In my opinion, an ending that asks more questions than it answers is no less of an ending than one that ties it all up in a ribbon.
If it’s the last page of the novel, people, it’s the ending!
·         Make it unique
·         Make it memorable
·         Make it speak to you (& your readers)
If you read the ending (or the final chapter) and you felt differently at the end of that last sentence than you did at the beginning of your draft - if it made you feel something, then you’ve completed your mission – the first part of it, anyway. 
That’d be great.
At this point you could show it to fresh eyes. But I wouldn’t. You may be exhausted drained and ‘over it’ already, but take a few days and re-charge. Some people are critics by nature and many people think they can write a novel – they may even start to tell you about theirs – but we’re interested in yours (and mine!)
I did something with the ending of Pride & Princesses that a few readers found ‘controversial’.
I thought twice about doing it, but in the end, the main character told that story her way - I just typed the words into my laptop. I know that sounds weird but there was almost a strange kind of alchemy in the ending of that story. I always thought of it as the completion of a tapestry. This YA, appearing so basic, has a (hidden!) complexity by the finale.
I have no way of explaining the ‘elixir’ of an ending – the novel draft has a beginning, middle and the beginning of the end. All I know is, if you’ve done that…
*CONGRATULATIONS*!
You have your first draft.
The writing of your draft, the basis of your novel, is going to be kind of a mystery wrapped around a riddle.
If you’ve done your homework (found your space, your seat, your desk, your food, your support network), educated yourself about what you want to write about, somehow found ‘inspiration’ from all the words in your mind or the sketches you draw. If you've formed some sort of comprehensible order to them, you should have a draft by now.
It’s probably taken you a few weeks (anything from one – if you literally haven’t stopped writing – to six). I would try to complete that first draft in a month – depending on the complexity. Obviously, if you are writing Anna Karenina you are not going to complete the draft that quickly!
I do my first drafts as quickly as possible. It’s just the way I work. My first drafts are usually not very good – but they are mine. You might want to take longer, but don’t take too long. This may sound weird, but you might actually lose interest in your own writing if you leave that first draft too long before the next part – refining it, again and again and again...
And that’d be terrible, really, it would. Forget about everything everyone else tells you. Who says your voice isn’t worth hearing?
Certainly not me.
*Of course, if even you think your first draft is really really terrible, if it captures your attention by just how bad it is, congratulations. You have enough taste to recognize this! You might want to call on some help, but that’s up to you. That belongs in a different series.   
For the purposes of this we are a ‘go-it-alone-or-go-home’ kind of ‘how-to-series’.
I’m not saying ‘going it alone’ is the only way to go, but if you’re broke and living in an attic… well, you might not have any choice in the matter.


HOW TO WRITE A NOVEL IN TWELVE STEPS: The Middle (#SEVEN)


HOW TO WRITE A NOVEL: STEP SEVEN (THE MIDDLE)
There is a reason this picture looks a little bit... unfinished. It needs a person to flesh out that prom dress!
I’ve been dreading writing this part. For starters – if you've reached the middle – we have to make certain assumptions.
First of all, that your rough draft is GOING somewhere. That it has a point. (Of course, you assume it includes spelling, punctuation, style, grammar and structure that is all going to be refined… but that’s okay).

AIM OF THE EXERCISE
Write the next few paragraphs of the novel-writing guide above, picking up right after its last sentence.

SUPPLIED DATA
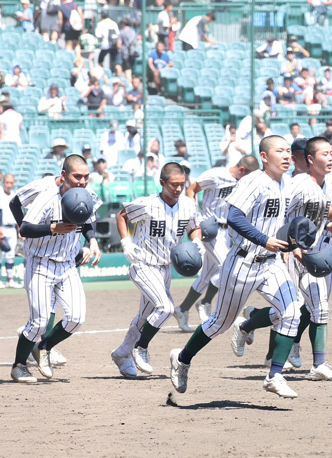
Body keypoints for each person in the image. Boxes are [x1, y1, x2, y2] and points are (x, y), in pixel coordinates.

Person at [234, 137, 332, 378]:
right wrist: (287, 246)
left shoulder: (327, 182)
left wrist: (331, 225)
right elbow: (283, 215)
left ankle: (318, 365)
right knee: (289, 310)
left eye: (331, 153)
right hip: (293, 252)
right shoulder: (299, 183)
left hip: (315, 250)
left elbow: (318, 214)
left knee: (319, 308)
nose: (330, 158)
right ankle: (249, 324)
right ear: (309, 159)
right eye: (325, 154)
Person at [168, 136, 305, 398]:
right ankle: (182, 358)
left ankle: (275, 375)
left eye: (289, 151)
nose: (287, 156)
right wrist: (265, 240)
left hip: (271, 264)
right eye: (280, 151)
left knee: (292, 312)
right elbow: (234, 217)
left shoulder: (285, 183)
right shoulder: (253, 181)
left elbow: (281, 221)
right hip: (243, 262)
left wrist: (293, 245)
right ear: (264, 157)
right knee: (219, 323)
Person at [10, 155, 102, 384]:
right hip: (41, 262)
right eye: (76, 176)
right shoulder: (48, 195)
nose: (82, 181)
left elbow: (89, 221)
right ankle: (19, 366)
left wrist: (93, 241)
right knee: (39, 322)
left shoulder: (87, 195)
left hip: (68, 264)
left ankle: (44, 347)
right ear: (63, 176)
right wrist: (53, 228)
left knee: (77, 317)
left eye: (85, 177)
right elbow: (26, 229)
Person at [110, 163, 202, 378]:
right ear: (162, 183)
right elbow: (122, 215)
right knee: (165, 308)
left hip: (166, 268)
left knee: (144, 316)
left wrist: (196, 243)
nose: (178, 189)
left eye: (182, 184)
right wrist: (126, 242)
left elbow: (194, 227)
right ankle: (140, 347)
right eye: (174, 185)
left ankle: (122, 353)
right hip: (143, 264)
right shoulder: (146, 204)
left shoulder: (188, 205)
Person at [172, 155, 259, 331]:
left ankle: (182, 309)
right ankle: (205, 302)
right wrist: (195, 216)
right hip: (210, 228)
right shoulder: (216, 175)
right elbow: (192, 190)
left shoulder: (243, 182)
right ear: (242, 170)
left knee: (207, 275)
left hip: (228, 231)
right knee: (227, 266)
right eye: (248, 174)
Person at [117, 18, 139, 82]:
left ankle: (129, 86)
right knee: (131, 70)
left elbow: (119, 45)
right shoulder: (133, 31)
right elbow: (136, 43)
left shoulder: (122, 32)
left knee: (128, 71)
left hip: (125, 54)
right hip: (133, 53)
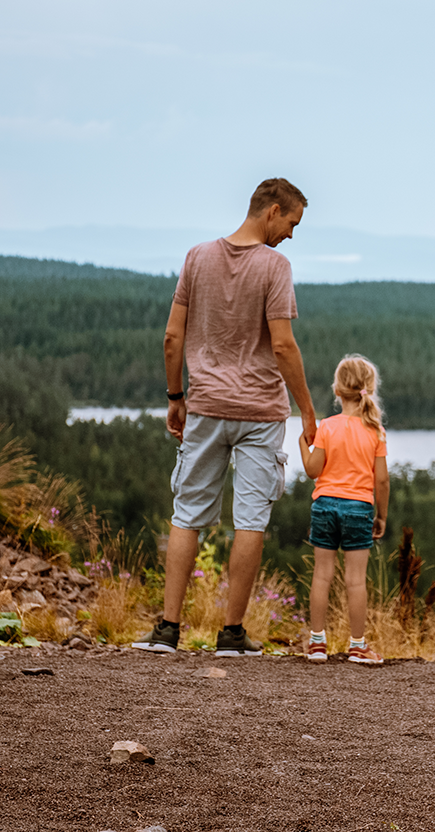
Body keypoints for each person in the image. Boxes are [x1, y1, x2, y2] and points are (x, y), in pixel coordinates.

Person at [133, 178, 317, 657]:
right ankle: (231, 635)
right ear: (272, 210)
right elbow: (283, 345)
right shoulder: (275, 267)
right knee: (250, 521)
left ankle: (167, 630)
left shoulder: (197, 258)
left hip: (206, 405)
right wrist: (307, 408)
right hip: (261, 412)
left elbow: (172, 337)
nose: (291, 234)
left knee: (187, 514)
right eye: (292, 223)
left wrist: (176, 396)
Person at [297, 354, 390, 665]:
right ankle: (358, 646)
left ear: (337, 391)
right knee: (356, 580)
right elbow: (382, 480)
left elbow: (313, 470)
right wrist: (381, 516)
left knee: (322, 576)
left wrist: (303, 443)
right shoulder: (376, 431)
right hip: (359, 509)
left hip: (324, 506)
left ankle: (317, 643)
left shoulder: (327, 426)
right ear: (369, 389)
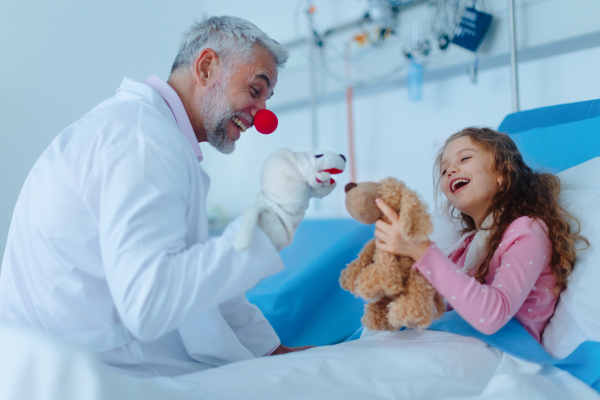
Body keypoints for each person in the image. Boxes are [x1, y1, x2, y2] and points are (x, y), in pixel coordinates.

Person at [0, 16, 313, 378]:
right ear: (207, 67)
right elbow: (150, 303)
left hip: (62, 357)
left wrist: (274, 352)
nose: (262, 115)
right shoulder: (144, 142)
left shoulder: (146, 131)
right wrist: (272, 225)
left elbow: (196, 273)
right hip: (92, 372)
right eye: (255, 90)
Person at [373, 127, 587, 342]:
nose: (450, 171)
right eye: (444, 170)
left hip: (500, 350)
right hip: (448, 342)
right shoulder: (464, 247)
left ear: (502, 173)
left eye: (464, 158)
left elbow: (492, 316)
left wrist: (421, 251)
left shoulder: (528, 230)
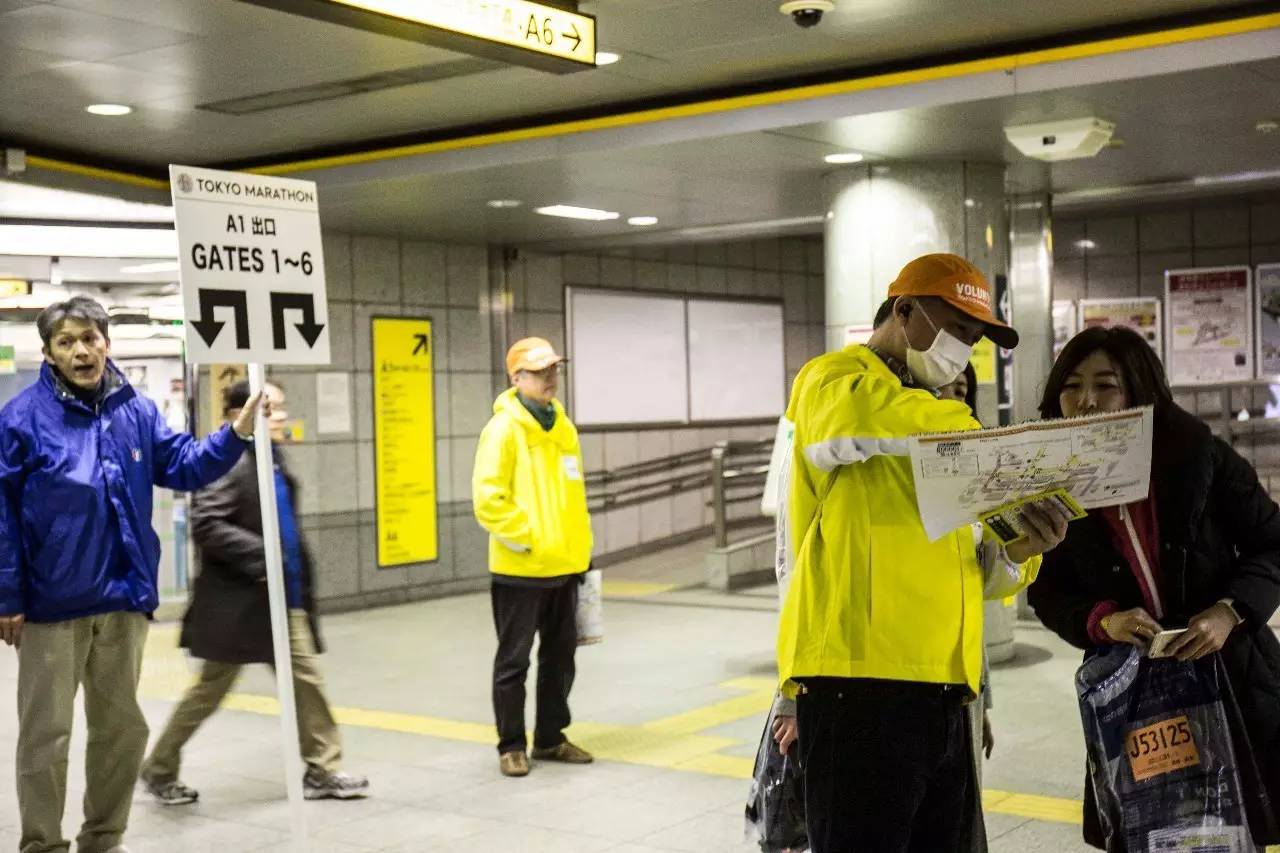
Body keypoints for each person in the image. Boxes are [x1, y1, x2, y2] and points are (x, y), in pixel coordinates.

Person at [777, 254, 1072, 852]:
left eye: (975, 339)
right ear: (905, 311)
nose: (964, 350)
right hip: (858, 685)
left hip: (947, 691)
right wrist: (977, 436)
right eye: (958, 329)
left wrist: (1024, 548)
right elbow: (857, 419)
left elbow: (984, 569)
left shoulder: (938, 420)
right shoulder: (832, 380)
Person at [0, 296, 260, 853]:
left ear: (106, 344)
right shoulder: (20, 419)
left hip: (123, 598)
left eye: (89, 338)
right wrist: (8, 595)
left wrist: (234, 434)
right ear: (47, 353)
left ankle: (104, 837)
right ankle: (42, 844)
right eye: (66, 342)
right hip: (51, 604)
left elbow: (184, 465)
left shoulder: (135, 411)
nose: (81, 351)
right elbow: (2, 514)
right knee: (46, 736)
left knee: (120, 730)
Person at [1026, 326, 1280, 849]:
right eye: (1072, 386)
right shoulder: (1052, 484)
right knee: (1151, 828)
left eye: (1106, 385)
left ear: (1140, 392)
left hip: (1231, 679)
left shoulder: (1200, 457)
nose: (1086, 401)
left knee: (1239, 823)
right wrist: (1103, 620)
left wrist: (1228, 612)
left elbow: (1273, 543)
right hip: (1133, 697)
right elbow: (1047, 591)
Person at [140, 380, 369, 805]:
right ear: (237, 414)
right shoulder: (228, 462)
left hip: (281, 598)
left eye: (280, 407)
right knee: (209, 691)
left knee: (306, 682)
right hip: (241, 604)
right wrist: (265, 554)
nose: (280, 416)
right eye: (270, 408)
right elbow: (207, 523)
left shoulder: (272, 458)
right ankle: (158, 768)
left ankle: (322, 768)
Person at [473, 337, 594, 778]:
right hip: (520, 569)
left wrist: (581, 552)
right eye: (540, 371)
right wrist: (530, 538)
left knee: (560, 659)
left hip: (565, 567)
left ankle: (549, 737)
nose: (550, 378)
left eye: (553, 369)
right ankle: (511, 744)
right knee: (514, 661)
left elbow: (574, 497)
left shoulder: (563, 428)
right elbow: (488, 500)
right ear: (516, 377)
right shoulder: (502, 430)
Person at [937, 363, 998, 779]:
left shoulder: (974, 480)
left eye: (960, 391)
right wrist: (790, 698)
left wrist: (982, 702)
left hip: (961, 686)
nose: (950, 400)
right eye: (939, 388)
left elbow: (970, 601)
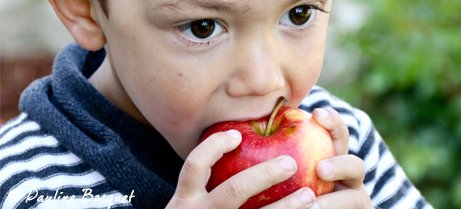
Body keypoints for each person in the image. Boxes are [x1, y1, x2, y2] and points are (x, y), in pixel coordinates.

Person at [0, 0, 433, 208]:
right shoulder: (26, 188)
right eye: (203, 27)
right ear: (85, 11)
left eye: (298, 14)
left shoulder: (344, 150)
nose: (264, 80)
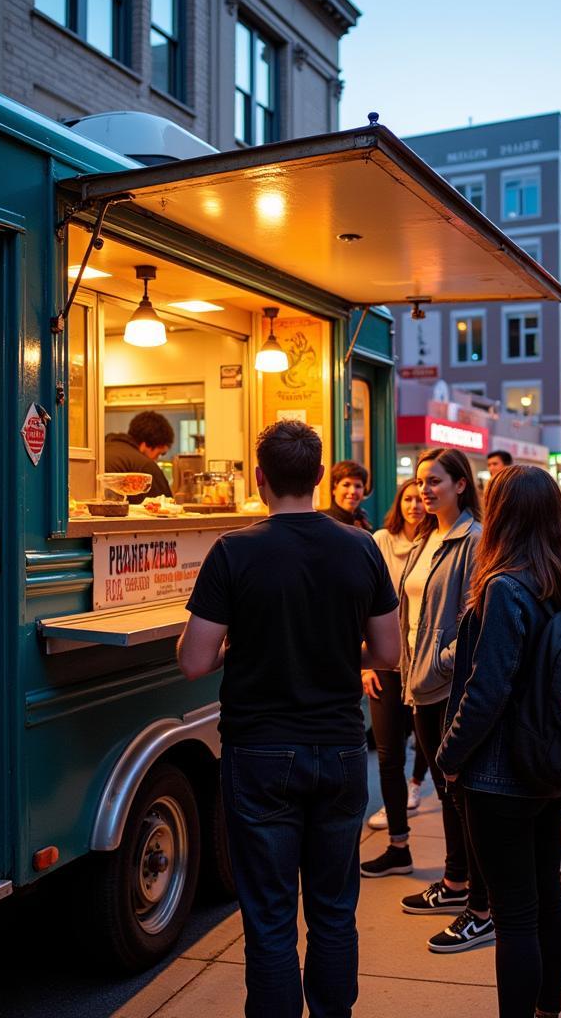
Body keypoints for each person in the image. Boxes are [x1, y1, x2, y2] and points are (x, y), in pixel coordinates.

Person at [177, 420, 401, 1018]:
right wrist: (333, 652)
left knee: (270, 915)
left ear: (259, 480)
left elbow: (195, 661)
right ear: (321, 476)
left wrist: (245, 646)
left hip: (259, 752)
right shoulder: (361, 547)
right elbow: (388, 653)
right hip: (340, 749)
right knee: (333, 909)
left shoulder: (234, 549)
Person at [437, 465, 561, 1018]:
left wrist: (449, 756)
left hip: (501, 773)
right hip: (551, 763)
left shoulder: (506, 586)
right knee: (546, 896)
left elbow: (487, 690)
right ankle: (547, 1010)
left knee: (514, 914)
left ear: (501, 514)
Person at [396, 447, 491, 953]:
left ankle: (483, 904)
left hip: (449, 685)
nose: (424, 489)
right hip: (420, 683)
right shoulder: (426, 539)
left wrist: (440, 661)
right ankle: (456, 884)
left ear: (460, 484)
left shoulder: (472, 541)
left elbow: (478, 618)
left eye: (434, 481)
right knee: (445, 787)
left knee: (461, 791)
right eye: (420, 481)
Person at [360, 479, 430, 874]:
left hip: (426, 667)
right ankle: (398, 845)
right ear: (398, 503)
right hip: (385, 664)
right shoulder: (380, 540)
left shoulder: (437, 542)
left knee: (432, 750)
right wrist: (366, 663)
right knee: (387, 756)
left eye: (421, 499)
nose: (415, 505)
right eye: (408, 498)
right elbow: (365, 602)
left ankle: (461, 866)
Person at [104, 410, 174, 501]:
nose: (156, 459)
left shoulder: (102, 449)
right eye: (159, 453)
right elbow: (167, 507)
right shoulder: (145, 466)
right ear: (145, 445)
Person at [323, 459, 372, 530]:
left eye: (358, 486)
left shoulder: (363, 519)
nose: (353, 491)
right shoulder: (325, 521)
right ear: (334, 489)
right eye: (346, 485)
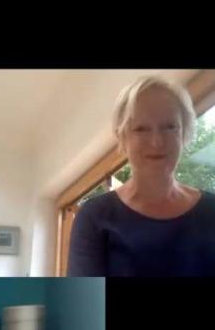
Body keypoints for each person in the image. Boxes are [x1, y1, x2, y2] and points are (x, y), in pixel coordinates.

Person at [68, 75, 215, 276]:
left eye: (170, 127)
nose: (156, 142)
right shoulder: (94, 217)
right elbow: (83, 305)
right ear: (123, 137)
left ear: (184, 133)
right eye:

TASK OUTPUT
Let’s say, for our purposes – the beginning, middle and end each take up a third of the total length of your novel.
Pride & Princesses was over three hundred pages, so that’s a hundred-ish pages for each section.
Yours might be much shorter or longer. There are no hard and fast rules (not really – but you should check out the average lengths of novels in your genre).
What I need to say about the middle is this:
·         It might be messy – you really have to clean it up – find some structure and give your words a purpose.
·         Warning: the ‘purpose’ isn’t ‘filler’, the purpose has a point. The chapters that elaborate on the beginning must be leading somewhere.
·         The middle leads on from the beginning and should be just as structured.
·         The middle should add detail to your descriptions
·         Develop the narrative
·         Lead on from the establishing chapters at the start and head the reader towards a great ending.
·         The middle needs to build momentum.
·         It absolutely must make the reader want to read on. 
The part I remember most about the middle of Pride & Princesses is the scene at the dance which is pivotal. Interestingly, it falls almost exactly in the middle of the manuscript. At the Sunrise High school dance the two main characters, best friends Phoebe and Mouche, overhear snooty Mark and his best friend Jet talking about them:
   Beneath the drone of the music, a quite audible conversation could be heard.
   Jet started it.
   ‘I think this is the best school dance I’ve ever been to,’ he observed.
   ‘As far as I can tell, it’s the only school dance you’ve ever been to...’ Mark replied.
   ‘Well, I’ll do anything to impress Mouche - she’s totally hot. But I don’t understand why you’re not dancing.’
   ‘Perhaps it has something to do with you monopolizing the only hot girl in the entire room.’
   ‘Are you serious? The women of Sunrise High are known for their...special qualities. Why don’t you get together with her friend?
   ‘What, you think she’s hot?
   ‘Sure, have you seen her in rehearsal? She’s smokin’...’
   ‘You hooked up with the only girl in the room I would describe as ‘smokin’. To be honest, I just don’t find her friend that attractive...’
    I spluttered into my punch as Mark said this. I was standing right behind him but he didn’t seem to realize and I have to admit, though his comments were hurtful, they were truly compelling...

In this chapter, the story takes a turn. True natures are revealed, characters are exposed. It also shows that the two teenage girls are going to take charge of the ‘romance’ (by leaving the dance with Joel) and it pays a nod to Jane Austen – establishing that Mark and Phoebe are a little bit like Darcy and Elizabeth – just as conflicted, just as ‘in love’ and just as much hindered by both pride and prejudice. 
Now, Go to it, people!
Draft your middle – give it as much time, effort and attention as you did the beginning. Make your characters live, give them problems to solve…. Plan how to solve them…


HOW TO WRITE A NOVEL IN TWELVE STEPS: The Beginning... (#Six continued)







HOW TO WRITE A NOVEL IN TWELVE STEPS (#Six B… continued)
STEP SIX: Part B (THE BEGINNING - continued…) *up to here*
More needs to be said about the beginning, but we’ll stick to a summary:
If you are working within a genre, the beginning of your novel should:
·         Capture the reader's immediate attention
·         Give the reader a sense of place
·         Give the reader a sense of time
·         Introduce the reader (probably) to the main character or characters
·         Establish the voice and tone of your novel ie. Give the reader a sense of how you are going to write and keep writing your story.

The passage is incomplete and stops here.